A bloke in an electric trike was hawking for business with free rides to the hostel we were already going to, so we hopped in and prayed for our lives weaving along the main roads, then through the old city gates to the narrow stone alleyways of the old town. Our hostel was lovely, with a bar downstairs which was very cosy (and called Cozy), but nice and light in the heat, and as we went up to our room we saw that Ria had chosen the same hostel and was in the same dorm as us.
We wandered off for lunch, but as Pingyao is such a tourists dream with all of it's originality, the restaurants are all pretty pricey, but as per, Jo and I stumbled across a locals haunt with point-and-shoot menu for half the price everywhere else, and beer at 1/3 the price. We ate there several times. That evening Ria, Marcello and Jo and I went photo hunting in all the atmospherically lit alleys, walls and gatehouses.
Following day we tried a variety of strange and not-so wonderful street grub for brekkie before settling on an egg bun thing with coffee for about 70p to do the trick. After far too much deliberation of when to leave and where to, the decision was taken out of our hands by the trains, and we were heading to Xi'an next in 2 nights time. We found a supermarket and stocked up on stuff for the long night train, then wandered the streets a bit more (Jo and I are very good at this), then found another really good chinese food place that was cheap but much closer to the hostel and with pancakes on the breakfast menu for Jo!

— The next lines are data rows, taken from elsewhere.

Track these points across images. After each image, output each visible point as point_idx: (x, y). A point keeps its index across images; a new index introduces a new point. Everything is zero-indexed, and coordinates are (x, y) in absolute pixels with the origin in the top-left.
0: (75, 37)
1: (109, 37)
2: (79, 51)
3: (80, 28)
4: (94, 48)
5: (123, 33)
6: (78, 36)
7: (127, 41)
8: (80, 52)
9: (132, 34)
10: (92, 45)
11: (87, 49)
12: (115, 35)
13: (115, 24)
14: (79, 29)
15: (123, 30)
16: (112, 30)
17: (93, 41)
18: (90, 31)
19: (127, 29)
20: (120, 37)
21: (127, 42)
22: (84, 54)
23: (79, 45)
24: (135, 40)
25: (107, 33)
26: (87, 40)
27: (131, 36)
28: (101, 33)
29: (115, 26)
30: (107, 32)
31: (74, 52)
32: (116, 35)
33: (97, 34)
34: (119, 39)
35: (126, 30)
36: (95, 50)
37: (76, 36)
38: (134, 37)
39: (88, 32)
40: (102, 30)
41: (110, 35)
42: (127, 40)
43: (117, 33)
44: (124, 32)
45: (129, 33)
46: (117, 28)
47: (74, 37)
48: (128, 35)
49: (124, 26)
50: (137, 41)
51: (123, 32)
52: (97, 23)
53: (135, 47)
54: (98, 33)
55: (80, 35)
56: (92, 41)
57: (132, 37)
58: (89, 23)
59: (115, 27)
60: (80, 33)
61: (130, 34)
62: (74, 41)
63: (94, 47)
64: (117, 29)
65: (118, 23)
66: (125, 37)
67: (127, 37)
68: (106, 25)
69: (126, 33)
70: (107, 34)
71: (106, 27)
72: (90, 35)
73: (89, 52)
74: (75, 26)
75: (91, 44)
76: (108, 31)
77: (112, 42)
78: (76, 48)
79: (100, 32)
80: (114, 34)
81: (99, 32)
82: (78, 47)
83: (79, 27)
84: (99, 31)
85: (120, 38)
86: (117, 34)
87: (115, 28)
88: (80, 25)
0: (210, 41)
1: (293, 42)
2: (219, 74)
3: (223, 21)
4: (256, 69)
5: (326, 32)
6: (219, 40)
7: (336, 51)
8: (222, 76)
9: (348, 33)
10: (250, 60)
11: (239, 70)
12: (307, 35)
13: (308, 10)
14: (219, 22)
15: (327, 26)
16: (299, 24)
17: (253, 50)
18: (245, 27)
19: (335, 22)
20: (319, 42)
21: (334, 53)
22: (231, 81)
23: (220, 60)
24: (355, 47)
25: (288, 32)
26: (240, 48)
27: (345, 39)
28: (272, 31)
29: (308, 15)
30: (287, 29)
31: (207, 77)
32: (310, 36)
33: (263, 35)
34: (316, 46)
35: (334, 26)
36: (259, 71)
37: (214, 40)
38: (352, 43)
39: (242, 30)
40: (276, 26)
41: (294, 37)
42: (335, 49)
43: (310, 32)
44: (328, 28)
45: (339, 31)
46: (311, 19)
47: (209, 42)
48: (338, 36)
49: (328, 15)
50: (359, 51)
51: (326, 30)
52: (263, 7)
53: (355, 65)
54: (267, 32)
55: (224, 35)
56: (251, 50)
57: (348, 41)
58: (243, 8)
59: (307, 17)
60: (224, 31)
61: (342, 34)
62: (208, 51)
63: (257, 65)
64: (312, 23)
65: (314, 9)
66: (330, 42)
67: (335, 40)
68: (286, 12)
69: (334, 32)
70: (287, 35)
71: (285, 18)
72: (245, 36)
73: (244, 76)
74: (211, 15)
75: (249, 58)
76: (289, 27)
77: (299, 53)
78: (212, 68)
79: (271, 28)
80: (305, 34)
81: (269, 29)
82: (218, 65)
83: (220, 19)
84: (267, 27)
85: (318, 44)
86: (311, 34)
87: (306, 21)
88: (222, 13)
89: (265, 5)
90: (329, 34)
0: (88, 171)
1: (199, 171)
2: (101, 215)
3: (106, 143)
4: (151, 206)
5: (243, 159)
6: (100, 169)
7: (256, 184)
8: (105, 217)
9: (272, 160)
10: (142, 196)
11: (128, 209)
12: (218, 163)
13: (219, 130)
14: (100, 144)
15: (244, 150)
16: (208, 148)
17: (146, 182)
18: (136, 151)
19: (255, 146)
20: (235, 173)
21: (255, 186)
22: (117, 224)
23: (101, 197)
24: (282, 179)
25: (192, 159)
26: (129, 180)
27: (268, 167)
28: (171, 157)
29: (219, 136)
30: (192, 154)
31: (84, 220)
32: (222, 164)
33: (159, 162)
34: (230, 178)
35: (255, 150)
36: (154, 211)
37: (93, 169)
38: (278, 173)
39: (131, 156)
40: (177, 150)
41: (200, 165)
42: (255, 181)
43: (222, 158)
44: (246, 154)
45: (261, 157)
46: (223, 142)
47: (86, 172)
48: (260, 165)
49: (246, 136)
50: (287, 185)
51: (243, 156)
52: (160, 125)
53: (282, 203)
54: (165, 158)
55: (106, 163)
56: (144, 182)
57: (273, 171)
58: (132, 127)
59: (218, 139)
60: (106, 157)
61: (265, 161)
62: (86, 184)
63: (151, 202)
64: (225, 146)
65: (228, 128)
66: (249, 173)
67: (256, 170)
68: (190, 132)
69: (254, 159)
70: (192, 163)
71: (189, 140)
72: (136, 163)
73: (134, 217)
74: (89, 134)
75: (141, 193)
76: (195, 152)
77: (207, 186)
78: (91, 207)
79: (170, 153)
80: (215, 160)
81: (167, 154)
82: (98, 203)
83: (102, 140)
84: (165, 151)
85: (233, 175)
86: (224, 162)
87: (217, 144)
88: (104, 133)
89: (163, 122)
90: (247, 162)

Next day we rented a tandem (after pancakes), and went about some more exploring. Chinese tandems aren't made for 6'2" englishmen. On the front my knees hit the handlebars, and I could barely steer I was sat so close, and on the back was even worse as the handlebars were so low my feet couldn't even go round! The brakes were also pretty shot, and there was no grip on the tyres, so made for exciting riding! I don't think Jo even pedalled for most of our outing! We went around the perimeter of town, and found some nice picture spots, saw the lady we rescued on the Great Wall in Beijing (though she'd forgotten us already!), and then it began to rain, so we spent the rest of the afternoon in the hostel chatting, drinking tea and relaxing. When it became apparent the weather wasn't going to let up, I took the bike back. With no-one on the back, and with smooth wet stone underneath, I was sliding and skidding everywhere! I screeched up to the lady, who thought twice about giving my deposit back for my entrance, then thought better of it and sent me happily on my way.
On our last day I stumbled across a building site where an old style building was being made including the carvings done in timber on site. I was chuffed and wandered around wasting half a memory card on it. In the evening, another electric trike took us to the train station, though to add a bit more excitement, he kept his lights off to save battery. Arrived safe, got on and into our little bunks, though Jo was next to a very loud snorer (not me), so she got a great induction to sleeper trains! Got woken up early doors by loads of people chatting stupidly loudly to each other at 6am, but at least they weren't hocking and spitting for once!